● **Directive**: Please retype the lines in the records below, from the line that contains "1. <_ec2 (Elastic Compute Cloud)>_" to the line that contains "increment of displacement.", both included, and nothing else.

● **Available records**:
——————————

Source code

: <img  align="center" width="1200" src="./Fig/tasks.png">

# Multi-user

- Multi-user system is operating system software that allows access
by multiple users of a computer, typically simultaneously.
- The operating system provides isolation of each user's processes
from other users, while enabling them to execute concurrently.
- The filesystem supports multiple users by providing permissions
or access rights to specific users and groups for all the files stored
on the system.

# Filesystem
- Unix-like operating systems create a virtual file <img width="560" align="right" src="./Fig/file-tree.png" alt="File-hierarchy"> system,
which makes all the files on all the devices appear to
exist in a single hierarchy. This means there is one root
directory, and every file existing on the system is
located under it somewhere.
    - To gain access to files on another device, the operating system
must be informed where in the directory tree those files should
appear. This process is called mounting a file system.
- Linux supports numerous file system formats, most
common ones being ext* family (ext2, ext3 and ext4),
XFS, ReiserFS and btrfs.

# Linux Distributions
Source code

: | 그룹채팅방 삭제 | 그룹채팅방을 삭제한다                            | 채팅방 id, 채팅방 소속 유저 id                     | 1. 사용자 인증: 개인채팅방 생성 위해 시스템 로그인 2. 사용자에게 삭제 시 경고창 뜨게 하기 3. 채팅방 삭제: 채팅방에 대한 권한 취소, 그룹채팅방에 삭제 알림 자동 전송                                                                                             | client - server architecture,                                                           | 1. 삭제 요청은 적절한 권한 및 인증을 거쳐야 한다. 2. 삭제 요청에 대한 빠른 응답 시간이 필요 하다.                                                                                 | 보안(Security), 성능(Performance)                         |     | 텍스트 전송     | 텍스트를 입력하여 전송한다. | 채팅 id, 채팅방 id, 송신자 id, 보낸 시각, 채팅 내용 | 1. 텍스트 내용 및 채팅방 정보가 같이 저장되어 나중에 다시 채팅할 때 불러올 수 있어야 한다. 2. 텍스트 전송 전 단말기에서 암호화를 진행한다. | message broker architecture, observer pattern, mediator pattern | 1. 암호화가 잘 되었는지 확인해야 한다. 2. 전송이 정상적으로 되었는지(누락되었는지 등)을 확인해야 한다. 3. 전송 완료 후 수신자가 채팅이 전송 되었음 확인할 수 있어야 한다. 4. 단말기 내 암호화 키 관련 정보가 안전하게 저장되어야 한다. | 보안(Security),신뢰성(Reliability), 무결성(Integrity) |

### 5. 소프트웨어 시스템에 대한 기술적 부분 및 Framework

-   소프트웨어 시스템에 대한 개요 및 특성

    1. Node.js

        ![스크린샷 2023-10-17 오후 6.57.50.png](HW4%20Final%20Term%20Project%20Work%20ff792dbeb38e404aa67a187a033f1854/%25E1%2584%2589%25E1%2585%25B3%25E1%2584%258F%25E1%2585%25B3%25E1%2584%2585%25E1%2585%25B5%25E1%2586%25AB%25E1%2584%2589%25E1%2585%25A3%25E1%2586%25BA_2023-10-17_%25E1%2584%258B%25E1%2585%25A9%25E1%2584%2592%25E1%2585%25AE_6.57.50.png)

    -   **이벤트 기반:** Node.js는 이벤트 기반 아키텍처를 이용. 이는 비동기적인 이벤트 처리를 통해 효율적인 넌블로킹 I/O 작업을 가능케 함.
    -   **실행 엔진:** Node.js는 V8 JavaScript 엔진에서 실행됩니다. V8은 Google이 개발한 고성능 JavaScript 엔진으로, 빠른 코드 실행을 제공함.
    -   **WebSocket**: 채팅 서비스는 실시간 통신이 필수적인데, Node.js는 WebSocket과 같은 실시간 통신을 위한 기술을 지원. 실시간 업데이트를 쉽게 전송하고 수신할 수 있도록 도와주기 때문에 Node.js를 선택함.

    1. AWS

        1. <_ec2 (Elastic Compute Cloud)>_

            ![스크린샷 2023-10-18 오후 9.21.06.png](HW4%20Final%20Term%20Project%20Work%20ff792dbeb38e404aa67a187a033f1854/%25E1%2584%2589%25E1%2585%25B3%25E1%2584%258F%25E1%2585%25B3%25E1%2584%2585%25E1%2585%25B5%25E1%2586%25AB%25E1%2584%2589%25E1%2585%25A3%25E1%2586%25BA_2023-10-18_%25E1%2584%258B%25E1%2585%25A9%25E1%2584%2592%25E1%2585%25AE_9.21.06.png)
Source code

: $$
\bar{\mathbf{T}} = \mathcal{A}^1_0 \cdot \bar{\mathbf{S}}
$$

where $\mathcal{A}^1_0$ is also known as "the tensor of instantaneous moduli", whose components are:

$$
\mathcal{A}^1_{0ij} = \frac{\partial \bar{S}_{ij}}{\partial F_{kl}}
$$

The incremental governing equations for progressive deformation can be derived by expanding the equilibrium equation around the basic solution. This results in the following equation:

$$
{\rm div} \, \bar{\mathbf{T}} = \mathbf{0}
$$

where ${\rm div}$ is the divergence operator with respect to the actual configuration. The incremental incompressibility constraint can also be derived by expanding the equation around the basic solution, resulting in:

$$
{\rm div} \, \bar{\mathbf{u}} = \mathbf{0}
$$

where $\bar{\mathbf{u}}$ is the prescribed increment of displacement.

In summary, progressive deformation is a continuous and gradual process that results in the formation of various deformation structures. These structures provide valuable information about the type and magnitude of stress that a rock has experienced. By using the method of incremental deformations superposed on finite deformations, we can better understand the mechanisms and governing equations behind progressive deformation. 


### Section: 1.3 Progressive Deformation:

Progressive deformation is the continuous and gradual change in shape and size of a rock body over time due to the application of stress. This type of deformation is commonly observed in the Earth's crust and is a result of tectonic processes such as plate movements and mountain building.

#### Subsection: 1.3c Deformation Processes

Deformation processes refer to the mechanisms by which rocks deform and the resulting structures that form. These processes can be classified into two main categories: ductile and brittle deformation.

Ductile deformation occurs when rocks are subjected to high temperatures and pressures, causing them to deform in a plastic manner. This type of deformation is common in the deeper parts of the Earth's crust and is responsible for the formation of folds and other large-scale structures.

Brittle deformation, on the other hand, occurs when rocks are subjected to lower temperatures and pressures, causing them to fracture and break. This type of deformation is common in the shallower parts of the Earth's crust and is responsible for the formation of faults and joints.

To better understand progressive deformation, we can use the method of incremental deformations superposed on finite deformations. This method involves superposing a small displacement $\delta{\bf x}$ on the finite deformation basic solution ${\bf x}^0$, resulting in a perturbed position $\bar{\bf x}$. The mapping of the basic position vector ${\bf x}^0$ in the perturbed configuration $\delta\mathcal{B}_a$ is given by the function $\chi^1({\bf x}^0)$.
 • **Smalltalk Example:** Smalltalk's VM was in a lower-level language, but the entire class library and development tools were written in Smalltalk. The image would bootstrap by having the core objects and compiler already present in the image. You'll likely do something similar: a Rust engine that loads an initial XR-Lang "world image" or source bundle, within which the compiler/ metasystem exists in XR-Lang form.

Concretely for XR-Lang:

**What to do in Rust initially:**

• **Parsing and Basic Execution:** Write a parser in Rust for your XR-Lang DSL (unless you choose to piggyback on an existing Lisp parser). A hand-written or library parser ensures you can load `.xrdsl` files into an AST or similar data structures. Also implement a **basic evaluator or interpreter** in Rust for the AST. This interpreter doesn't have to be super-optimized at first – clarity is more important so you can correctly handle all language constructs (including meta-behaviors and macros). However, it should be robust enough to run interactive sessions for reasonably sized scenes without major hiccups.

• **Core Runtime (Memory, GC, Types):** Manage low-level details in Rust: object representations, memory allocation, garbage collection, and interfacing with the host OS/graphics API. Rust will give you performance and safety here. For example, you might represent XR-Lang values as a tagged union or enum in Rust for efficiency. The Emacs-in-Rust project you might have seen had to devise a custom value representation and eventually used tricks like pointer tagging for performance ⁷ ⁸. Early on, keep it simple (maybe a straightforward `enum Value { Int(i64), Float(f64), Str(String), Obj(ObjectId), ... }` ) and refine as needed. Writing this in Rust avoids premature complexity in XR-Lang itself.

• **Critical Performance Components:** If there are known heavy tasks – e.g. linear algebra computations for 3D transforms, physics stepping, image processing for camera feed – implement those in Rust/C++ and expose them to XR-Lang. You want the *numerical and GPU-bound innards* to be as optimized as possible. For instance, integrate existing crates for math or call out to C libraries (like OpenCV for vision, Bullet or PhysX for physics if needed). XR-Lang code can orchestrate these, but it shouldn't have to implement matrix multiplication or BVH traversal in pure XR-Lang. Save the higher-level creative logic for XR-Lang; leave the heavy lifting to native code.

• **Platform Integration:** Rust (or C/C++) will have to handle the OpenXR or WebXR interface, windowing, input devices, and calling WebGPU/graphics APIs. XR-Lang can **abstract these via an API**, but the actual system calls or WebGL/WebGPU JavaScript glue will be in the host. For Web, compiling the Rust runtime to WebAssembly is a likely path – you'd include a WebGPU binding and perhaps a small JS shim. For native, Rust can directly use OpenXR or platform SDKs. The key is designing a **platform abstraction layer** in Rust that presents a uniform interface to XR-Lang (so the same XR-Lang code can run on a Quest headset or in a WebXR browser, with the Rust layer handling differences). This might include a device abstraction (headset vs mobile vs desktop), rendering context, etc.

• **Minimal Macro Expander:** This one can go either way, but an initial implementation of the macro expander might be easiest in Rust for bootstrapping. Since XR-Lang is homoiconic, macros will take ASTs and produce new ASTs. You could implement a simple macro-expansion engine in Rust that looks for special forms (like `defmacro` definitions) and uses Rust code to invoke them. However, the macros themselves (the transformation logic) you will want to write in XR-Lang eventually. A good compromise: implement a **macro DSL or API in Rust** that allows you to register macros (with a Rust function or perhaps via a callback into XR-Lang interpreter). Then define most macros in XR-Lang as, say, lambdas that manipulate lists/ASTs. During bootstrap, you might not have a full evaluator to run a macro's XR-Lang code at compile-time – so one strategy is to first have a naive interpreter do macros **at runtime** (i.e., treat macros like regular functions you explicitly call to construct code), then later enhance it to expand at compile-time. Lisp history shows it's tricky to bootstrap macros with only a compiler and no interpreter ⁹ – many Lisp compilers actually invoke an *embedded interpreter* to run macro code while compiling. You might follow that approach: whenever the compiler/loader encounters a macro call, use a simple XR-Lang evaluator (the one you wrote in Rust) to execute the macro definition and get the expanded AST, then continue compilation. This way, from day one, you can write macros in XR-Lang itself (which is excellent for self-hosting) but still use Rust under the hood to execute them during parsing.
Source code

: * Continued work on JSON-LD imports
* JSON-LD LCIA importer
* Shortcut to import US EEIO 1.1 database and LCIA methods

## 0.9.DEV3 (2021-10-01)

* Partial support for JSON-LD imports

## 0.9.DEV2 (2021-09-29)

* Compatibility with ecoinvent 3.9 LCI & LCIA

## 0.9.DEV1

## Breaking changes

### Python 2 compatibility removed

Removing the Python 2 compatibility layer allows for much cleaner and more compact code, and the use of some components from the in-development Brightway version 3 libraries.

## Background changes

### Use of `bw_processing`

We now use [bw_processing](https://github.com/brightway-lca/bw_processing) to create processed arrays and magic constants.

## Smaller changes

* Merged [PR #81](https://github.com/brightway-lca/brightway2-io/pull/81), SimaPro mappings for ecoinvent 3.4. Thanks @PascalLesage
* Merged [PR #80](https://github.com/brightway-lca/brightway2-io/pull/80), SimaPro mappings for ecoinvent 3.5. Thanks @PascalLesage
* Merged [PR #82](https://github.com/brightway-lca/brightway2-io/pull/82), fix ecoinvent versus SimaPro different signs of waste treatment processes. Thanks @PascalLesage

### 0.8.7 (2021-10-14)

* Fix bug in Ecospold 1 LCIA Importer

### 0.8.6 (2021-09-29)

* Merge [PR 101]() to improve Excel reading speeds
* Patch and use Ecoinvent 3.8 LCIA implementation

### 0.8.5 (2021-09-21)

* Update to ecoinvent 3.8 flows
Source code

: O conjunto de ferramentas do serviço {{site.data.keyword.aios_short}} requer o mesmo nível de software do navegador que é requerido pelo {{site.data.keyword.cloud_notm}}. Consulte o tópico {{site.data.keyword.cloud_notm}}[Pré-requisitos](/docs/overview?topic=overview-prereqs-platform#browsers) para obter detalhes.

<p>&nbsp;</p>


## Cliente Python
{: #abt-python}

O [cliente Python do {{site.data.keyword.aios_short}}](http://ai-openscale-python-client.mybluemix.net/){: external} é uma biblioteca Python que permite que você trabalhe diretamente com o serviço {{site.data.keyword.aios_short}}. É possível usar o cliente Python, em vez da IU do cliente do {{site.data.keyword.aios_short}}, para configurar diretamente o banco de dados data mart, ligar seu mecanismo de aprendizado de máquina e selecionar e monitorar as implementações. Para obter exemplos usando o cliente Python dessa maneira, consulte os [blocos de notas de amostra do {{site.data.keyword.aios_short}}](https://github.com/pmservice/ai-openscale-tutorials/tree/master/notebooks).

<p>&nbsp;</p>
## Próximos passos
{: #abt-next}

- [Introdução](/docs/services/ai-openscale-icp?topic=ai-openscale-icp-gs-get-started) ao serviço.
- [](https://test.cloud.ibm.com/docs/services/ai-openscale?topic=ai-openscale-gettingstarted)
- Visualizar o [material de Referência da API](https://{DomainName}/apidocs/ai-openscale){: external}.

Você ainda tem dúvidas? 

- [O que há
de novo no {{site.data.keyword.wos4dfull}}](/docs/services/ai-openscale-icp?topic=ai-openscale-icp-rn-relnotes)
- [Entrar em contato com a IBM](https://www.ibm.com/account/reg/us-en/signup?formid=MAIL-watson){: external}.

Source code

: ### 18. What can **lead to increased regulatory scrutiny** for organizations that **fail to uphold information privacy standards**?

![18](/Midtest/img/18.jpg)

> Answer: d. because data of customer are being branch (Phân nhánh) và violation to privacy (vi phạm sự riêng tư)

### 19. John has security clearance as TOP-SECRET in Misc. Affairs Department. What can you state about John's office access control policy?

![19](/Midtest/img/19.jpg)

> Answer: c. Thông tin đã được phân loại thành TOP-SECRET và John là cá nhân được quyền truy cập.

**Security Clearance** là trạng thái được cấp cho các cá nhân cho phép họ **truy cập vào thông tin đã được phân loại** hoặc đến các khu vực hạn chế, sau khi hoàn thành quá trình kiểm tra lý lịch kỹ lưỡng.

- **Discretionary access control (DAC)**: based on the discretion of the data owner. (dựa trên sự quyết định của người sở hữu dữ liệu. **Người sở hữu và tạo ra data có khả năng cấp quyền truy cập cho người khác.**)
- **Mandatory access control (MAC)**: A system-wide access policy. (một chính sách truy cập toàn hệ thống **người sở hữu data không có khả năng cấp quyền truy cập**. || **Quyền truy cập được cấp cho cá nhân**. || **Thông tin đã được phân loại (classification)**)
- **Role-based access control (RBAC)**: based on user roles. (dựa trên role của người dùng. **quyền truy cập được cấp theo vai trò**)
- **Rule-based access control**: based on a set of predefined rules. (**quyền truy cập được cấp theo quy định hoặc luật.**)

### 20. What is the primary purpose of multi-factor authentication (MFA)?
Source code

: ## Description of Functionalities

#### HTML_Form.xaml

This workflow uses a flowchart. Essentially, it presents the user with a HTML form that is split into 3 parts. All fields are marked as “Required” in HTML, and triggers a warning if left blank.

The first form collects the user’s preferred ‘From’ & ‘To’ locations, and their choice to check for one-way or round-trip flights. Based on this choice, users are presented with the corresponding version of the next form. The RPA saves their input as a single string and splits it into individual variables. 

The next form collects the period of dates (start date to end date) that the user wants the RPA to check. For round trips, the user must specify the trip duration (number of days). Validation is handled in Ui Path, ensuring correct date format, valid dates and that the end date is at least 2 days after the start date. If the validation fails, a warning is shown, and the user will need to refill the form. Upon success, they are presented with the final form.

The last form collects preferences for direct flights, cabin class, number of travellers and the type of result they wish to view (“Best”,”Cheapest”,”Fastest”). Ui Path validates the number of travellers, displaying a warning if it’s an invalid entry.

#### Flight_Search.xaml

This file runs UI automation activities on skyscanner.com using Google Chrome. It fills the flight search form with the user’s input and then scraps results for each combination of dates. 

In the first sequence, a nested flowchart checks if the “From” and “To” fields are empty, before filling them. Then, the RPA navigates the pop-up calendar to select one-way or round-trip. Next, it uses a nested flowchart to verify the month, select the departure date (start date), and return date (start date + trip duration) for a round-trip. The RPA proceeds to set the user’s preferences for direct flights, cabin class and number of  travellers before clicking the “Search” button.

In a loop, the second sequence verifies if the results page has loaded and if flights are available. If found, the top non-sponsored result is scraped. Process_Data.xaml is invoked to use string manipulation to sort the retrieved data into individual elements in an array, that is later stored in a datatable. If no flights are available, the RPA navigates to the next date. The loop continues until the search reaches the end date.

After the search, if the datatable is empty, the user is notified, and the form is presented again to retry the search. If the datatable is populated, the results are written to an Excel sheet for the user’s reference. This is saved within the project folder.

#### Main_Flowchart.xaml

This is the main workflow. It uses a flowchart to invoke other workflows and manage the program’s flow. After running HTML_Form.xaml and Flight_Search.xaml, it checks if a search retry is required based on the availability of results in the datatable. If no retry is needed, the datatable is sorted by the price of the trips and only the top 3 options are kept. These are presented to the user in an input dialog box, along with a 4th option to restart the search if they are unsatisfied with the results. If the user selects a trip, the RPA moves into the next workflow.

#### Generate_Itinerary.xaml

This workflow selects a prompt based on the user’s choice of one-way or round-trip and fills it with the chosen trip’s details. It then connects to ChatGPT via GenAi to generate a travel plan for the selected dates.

——————————

● **Reply**:
        1. <_ec2 (Elastic Compute Cloud)>_

            ![스크린샷 2023-10-18 오후 9.21.06.png](HW4%20Final%20Term%20Project%20Work%20ff792dbeb38e404aa67a187a033f1854/%25E1%2584%2589%25E1%2585%25B3%25E1%2584%258F%25E1%2585%25B3%25E1%2584%2585%25E1%2585%25B5%25E1%2586%25AB%25E1%2584%2589%25E1%2585%25A3%25E1%2586%25BA_2023-10-18_%25E1%2584%258B%25E1%2585%25A9%25E1%2584%2592%25E1%2585%25AE_9.21.06.png)
Source code

: $$
\bar{\mathbf{T}} = \mathcal{A}^1_0 \cdot \bar{\mathbf{S}}
$$

where $\mathcal{A}^1_0$ is also known as "the tensor of instantaneous moduli", whose components are:

$$
\mathcal{A}^1_{0ij} = \frac{\partial \bar{S}_{ij}}{\partial F_{kl}}
$$

The incremental governing equations for progressive deformation can be derived by expanding the equilibrium equation around the basic solution. This results in the following equation:

$$
{\rm div} \, \bar{\mathbf{T}} = \mathbf{0}
$$

where ${\rm div}$ is the divergence operator with respect to the actual configuration. The incremental incompressibility constraint can also be derived by expanding the equation around the basic solution, resulting in:

$$
{\rm div} \, \bar{\mathbf{u}} = \mathbf{0}
$$

where $\bar{\mathbf{u}}$ is the prescribed increment of displacement.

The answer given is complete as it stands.